## WHAT YOU NEED TO DO
The entries need to be copied exactly.

═════ SOURCE MATERIAL ═════

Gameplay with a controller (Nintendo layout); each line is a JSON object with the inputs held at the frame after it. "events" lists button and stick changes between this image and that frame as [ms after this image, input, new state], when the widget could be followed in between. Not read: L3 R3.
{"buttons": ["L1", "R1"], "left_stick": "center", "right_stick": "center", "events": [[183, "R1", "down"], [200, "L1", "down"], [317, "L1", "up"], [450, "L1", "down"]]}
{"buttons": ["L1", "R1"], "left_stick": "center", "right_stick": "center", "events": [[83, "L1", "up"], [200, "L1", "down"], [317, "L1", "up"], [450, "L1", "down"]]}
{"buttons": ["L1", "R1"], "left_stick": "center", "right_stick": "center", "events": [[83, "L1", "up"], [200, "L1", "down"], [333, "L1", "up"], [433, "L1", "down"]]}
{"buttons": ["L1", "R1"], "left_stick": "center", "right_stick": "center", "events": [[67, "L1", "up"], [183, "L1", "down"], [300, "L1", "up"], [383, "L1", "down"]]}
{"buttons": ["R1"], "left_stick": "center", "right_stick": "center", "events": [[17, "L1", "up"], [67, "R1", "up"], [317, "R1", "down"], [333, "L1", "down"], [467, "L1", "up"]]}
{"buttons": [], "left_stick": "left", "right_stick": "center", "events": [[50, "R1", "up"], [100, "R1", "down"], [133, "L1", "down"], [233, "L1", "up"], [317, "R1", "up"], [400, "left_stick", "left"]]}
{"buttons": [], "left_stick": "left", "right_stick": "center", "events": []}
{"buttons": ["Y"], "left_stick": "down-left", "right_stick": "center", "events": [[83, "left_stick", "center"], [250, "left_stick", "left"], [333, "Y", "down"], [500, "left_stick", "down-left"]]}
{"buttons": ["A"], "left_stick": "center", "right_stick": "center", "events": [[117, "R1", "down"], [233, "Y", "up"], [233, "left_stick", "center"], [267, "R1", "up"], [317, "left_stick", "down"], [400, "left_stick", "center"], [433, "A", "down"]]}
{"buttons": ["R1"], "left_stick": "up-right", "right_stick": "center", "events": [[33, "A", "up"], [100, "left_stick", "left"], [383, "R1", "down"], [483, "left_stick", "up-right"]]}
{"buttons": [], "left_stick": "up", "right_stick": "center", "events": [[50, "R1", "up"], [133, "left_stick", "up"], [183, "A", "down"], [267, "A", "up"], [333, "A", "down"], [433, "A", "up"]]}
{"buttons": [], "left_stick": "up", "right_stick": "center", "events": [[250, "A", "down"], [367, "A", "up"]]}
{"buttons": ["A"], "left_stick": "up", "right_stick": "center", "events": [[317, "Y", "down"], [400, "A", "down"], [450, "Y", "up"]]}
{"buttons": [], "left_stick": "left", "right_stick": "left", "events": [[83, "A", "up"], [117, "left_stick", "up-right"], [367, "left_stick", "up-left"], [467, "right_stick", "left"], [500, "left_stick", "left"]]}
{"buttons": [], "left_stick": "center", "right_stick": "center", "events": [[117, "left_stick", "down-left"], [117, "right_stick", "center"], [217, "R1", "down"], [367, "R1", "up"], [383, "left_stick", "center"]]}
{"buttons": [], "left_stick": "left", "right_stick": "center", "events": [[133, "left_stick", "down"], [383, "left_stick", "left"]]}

═════

## RESPONSE FOR THIS EXERCISE
Gameplay with a controller (Nintendo layout); each line is a JSON object with the inputs held at the frame after it. "events" lists button and stick changes between this image and that frame as [ms after this image, input, new state], when the widget could be followed in between. Not read: L3 R3.
{"buttons": ["L1", "R1"], "left_stick": "center", "right_stick": "center", "events": [[183, "R1", "down"], [200, "L1", "down"], [317, "L1", "up"], [450, "L1", "down"]]}
{"buttons": ["L1", "R1"], "left_stick": "center", "right_stick": "center", "events": [[83, "L1", "up"], [200, "L1", "down"], [317, "L1", "up"], [450, "L1", "down"]]}
{"buttons": ["L1", "R1"], "left_stick": "center", "right_stick": "center", "events": [[83, "L1", "up"], [200, "L1", "down"], [333, "L1", "up"], [433, "L1", "down"]]}
{"buttons": ["L1", "R1"], "left_stick": "center", "right_stick": "center", "events": [[67, "L1", "up"], [183, "L1", "down"], [300, "L1", "up"], [383, "L1", "down"]]}
{"buttons": ["R1"], "left_stick": "center", "right_stick": "center", "events": [[17, "L1", "up"], [67, "R1", "up"], [317, "R1", "down"], [333, "L1", "down"], [467, "L1", "up"]]}
{"buttons": [], "left_stick": "left", "right_stick": "center", "events": [[50, "R1", "up"], [100, "R1", "down"], [133, "L1", "down"], [233, "L1", "up"], [317, "R1", "up"], [400, "left_stick", "left"]]}
{"buttons": [], "left_stick": "left", "right_stick": "center", "events": []}
{"buttons": ["Y"], "left_stick": "down-left", "right_stick": "center", "events": [[83, "left_stick", "center"], [250, "left_stick", "left"], [333, "Y", "down"], [500, "left_stick", "down-left"]]}
{"buttons": ["A"], "left_stick": "center", "right_stick": "center", "events": [[117, "R1", "down"], [233, "Y", "up"], [233, "left_stick", "center"], [267, "R1", "up"], [317, "left_stick", "down"], [400, "left_stick", "center"], [433, "A", "down"]]}
{"buttons": ["R1"], "left_stick": "up-right", "right_stick": "center", "events": [[33, "A", "up"], [100, "left_stick", "left"], [383, "R1", "down"], [483, "left_stick", "up-right"]]}
{"buttons": [], "left_stick": "up", "right_stick": "center", "events": [[50, "R1", "up"], [133, "left_stick", "up"], [183, "A", "down"], [267, "A", "up"], [333, "A", "down"], [433, "A", "up"]]}
{"buttons": [], "left_stick": "up", "right_stick": "center", "events": [[250, "A", "down"], [367, "A", "up"]]}
{"buttons": ["A"], "left_stick": "up", "right_stick": "center", "events": [[317, "Y", "down"], [400, "A", "down"], [450, "Y", "up"]]}
{"buttons": [], "left_stick": "left", "right_stick": "left", "events": [[83, "A", "up"], [117, "left_stick", "up-right"], [367, "left_stick", "up-left"], [467, "right_stick", "left"], [500, "left_stick", "left"]]}
{"buttons": [], "left_stick": "center", "right_stick": "center", "events": [[117, "left_stick", "down-left"], [117, "right_stick", "center"], [217, "R1", "down"], [367, "R1", "up"], [383, "left_stick", "center"]]}
{"buttons": [], "left_stick": "left", "right_stick": "center", "events": [[133, "left_stick", "down"], [383, "left_stick", "left"]]}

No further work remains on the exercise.